◆ How to complete this task:
Nothing but the pictures may be left out. Restate the rest of the entries word for word.

◆ Stored data:
-- Opening Marker --

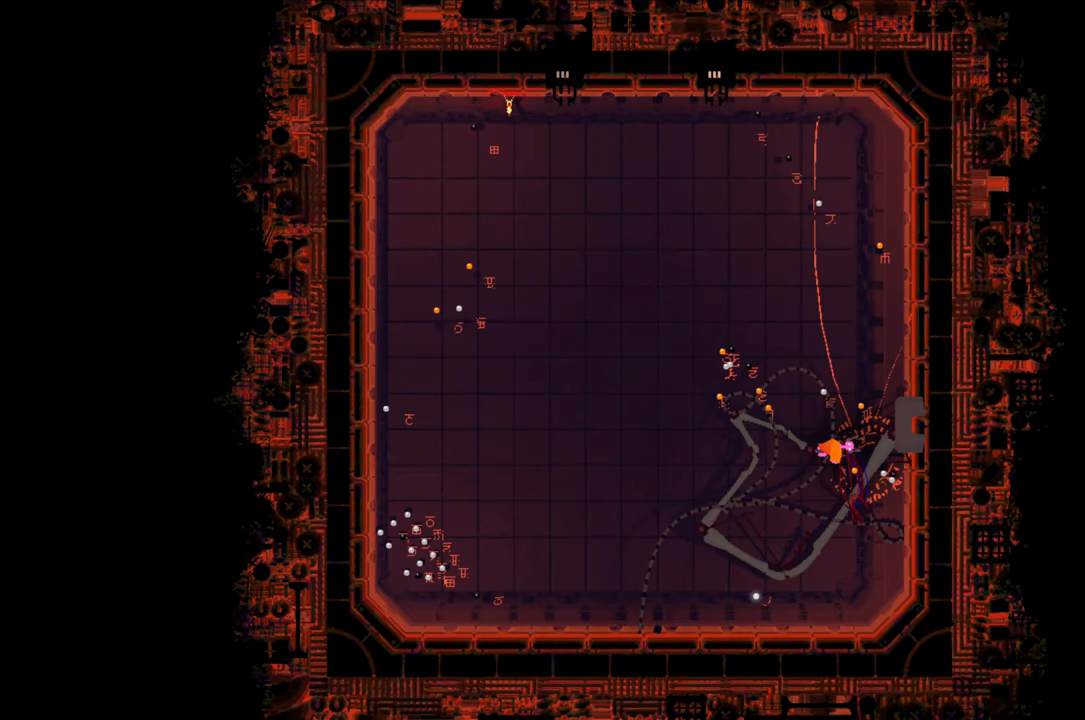
{"buttons": [], "left_stick": "center", "right_stick": "center", "events": [[217, "left_stick", "center"]]}
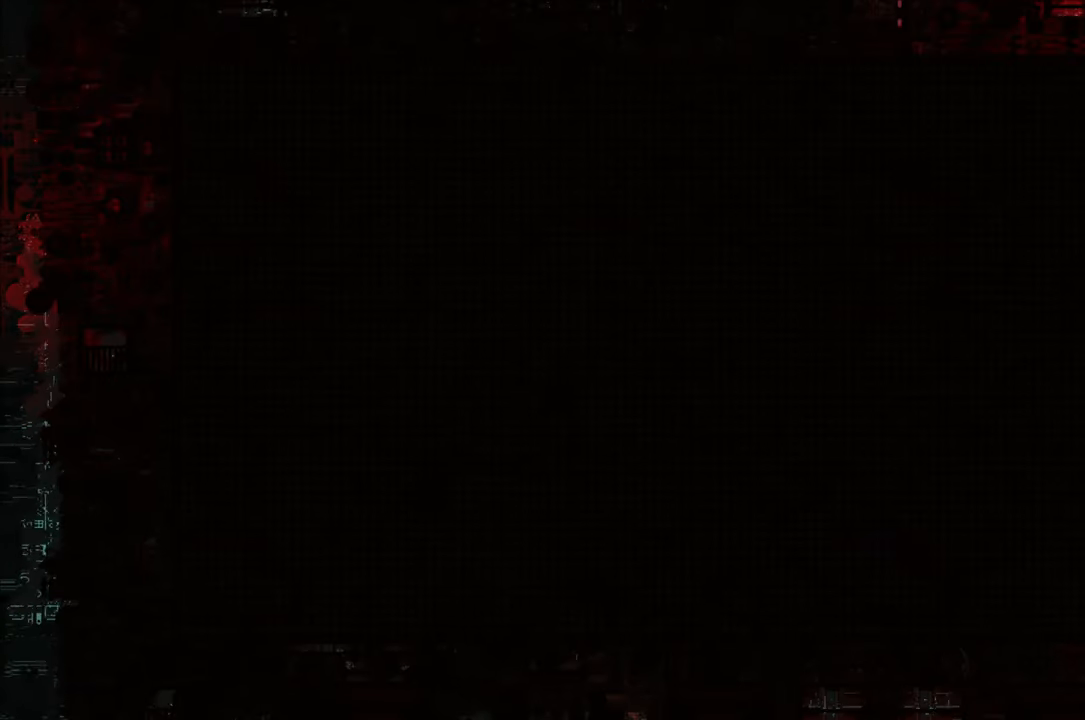
{"buttons": [], "left_stick": "center", "right_stick": "center", "events": []}
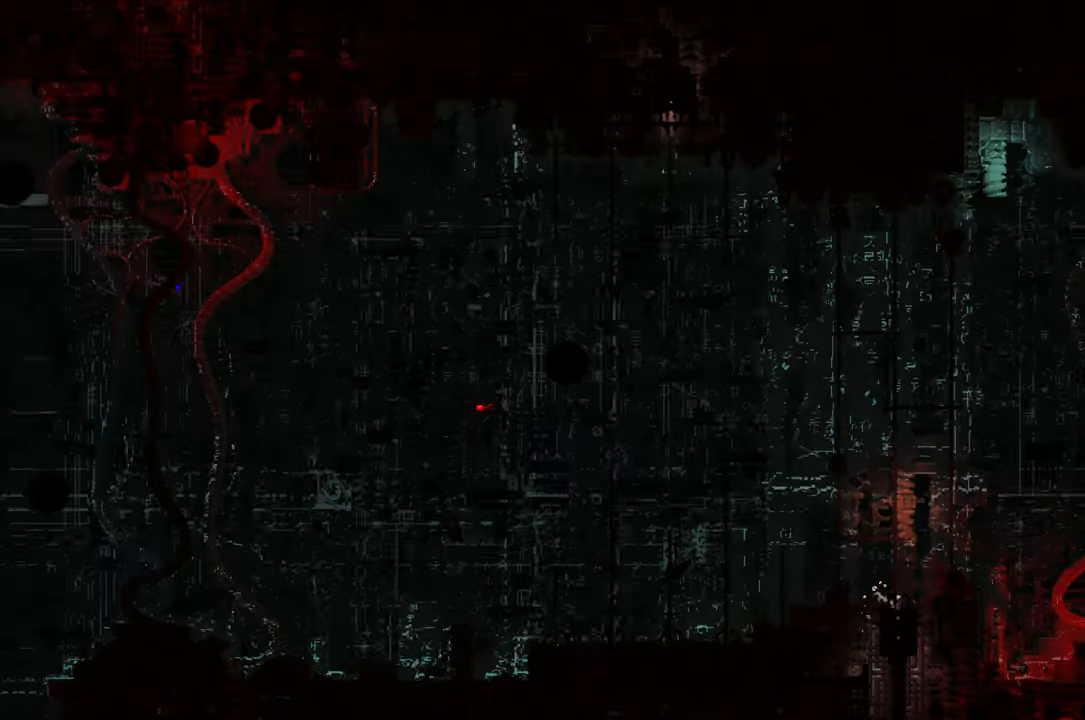
{"buttons": [], "left_stick": "up", "right_stick": "center", "events": [[467, "left_stick", "up"]]}
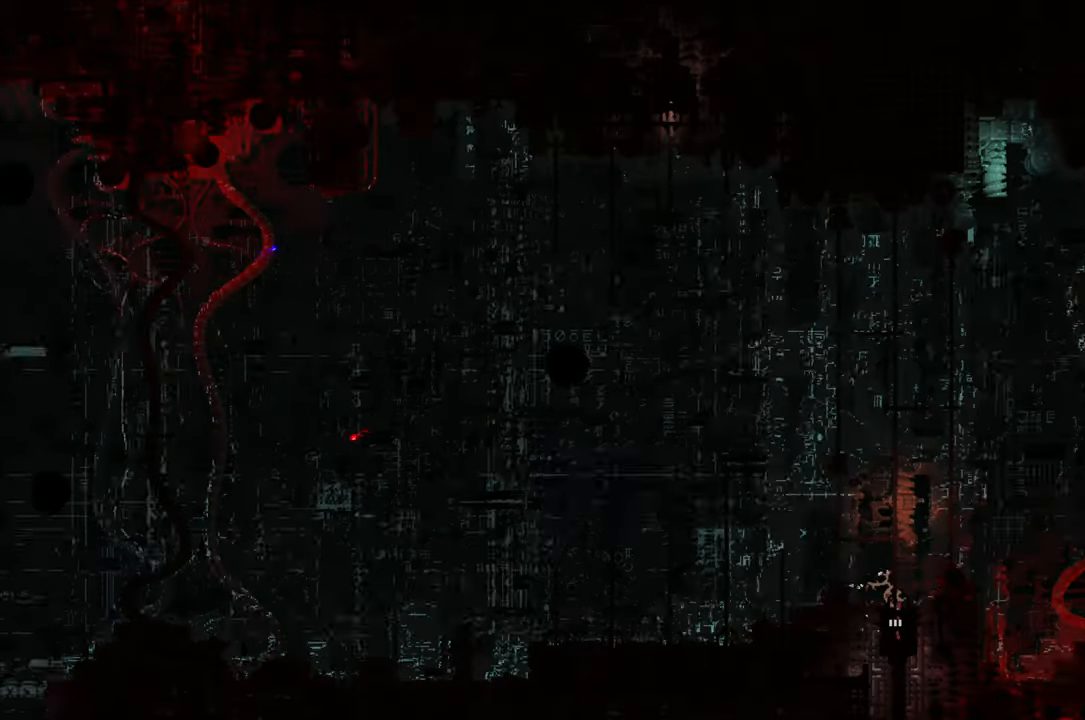
{"buttons": [], "left_stick": "up", "right_stick": "center", "events": []}
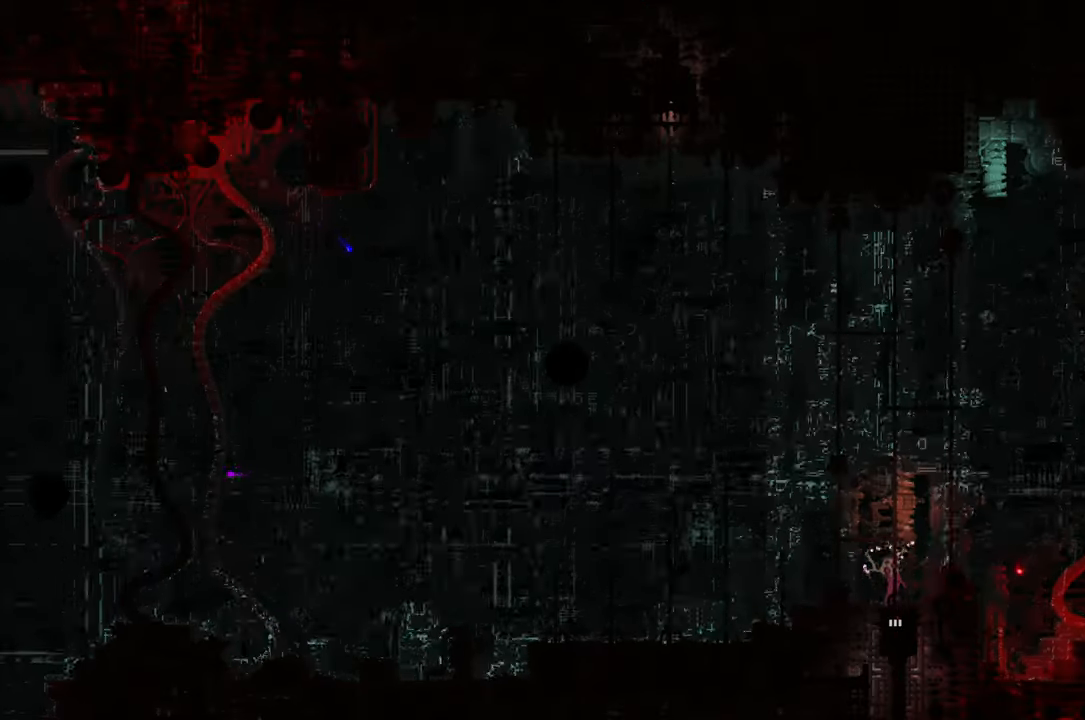
{"buttons": [], "left_stick": "up", "right_stick": "center", "events": []}
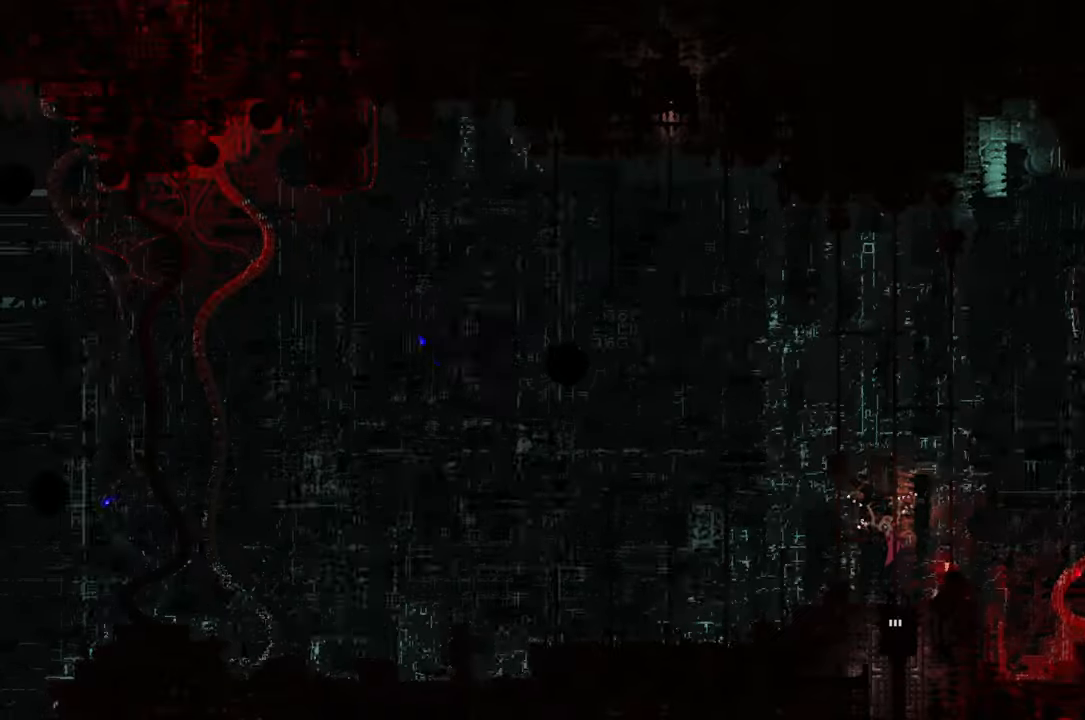
{"buttons": [], "left_stick": "up", "right_stick": "center", "events": []}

-- Closing Marker --

◆ The answer:
{"buttons": [], "left_stick": "center", "right_stick": "center", "events": [[217, "left_stick", "center"]]}
{"buttons": [], "left_stick": "center", "right_stick": "center", "events": []}
{"buttons": [], "left_stick": "up", "right_stick": "center", "events": [[467, "left_stick", "up"]]}
{"buttons": [], "left_stick": "up", "right_stick": "center", "events": []}
{"buttons": [], "left_stick": "up", "right_stick": "center", "events": []}
{"buttons": [], "left_stick": "up", "right_stick": "center", "events": []}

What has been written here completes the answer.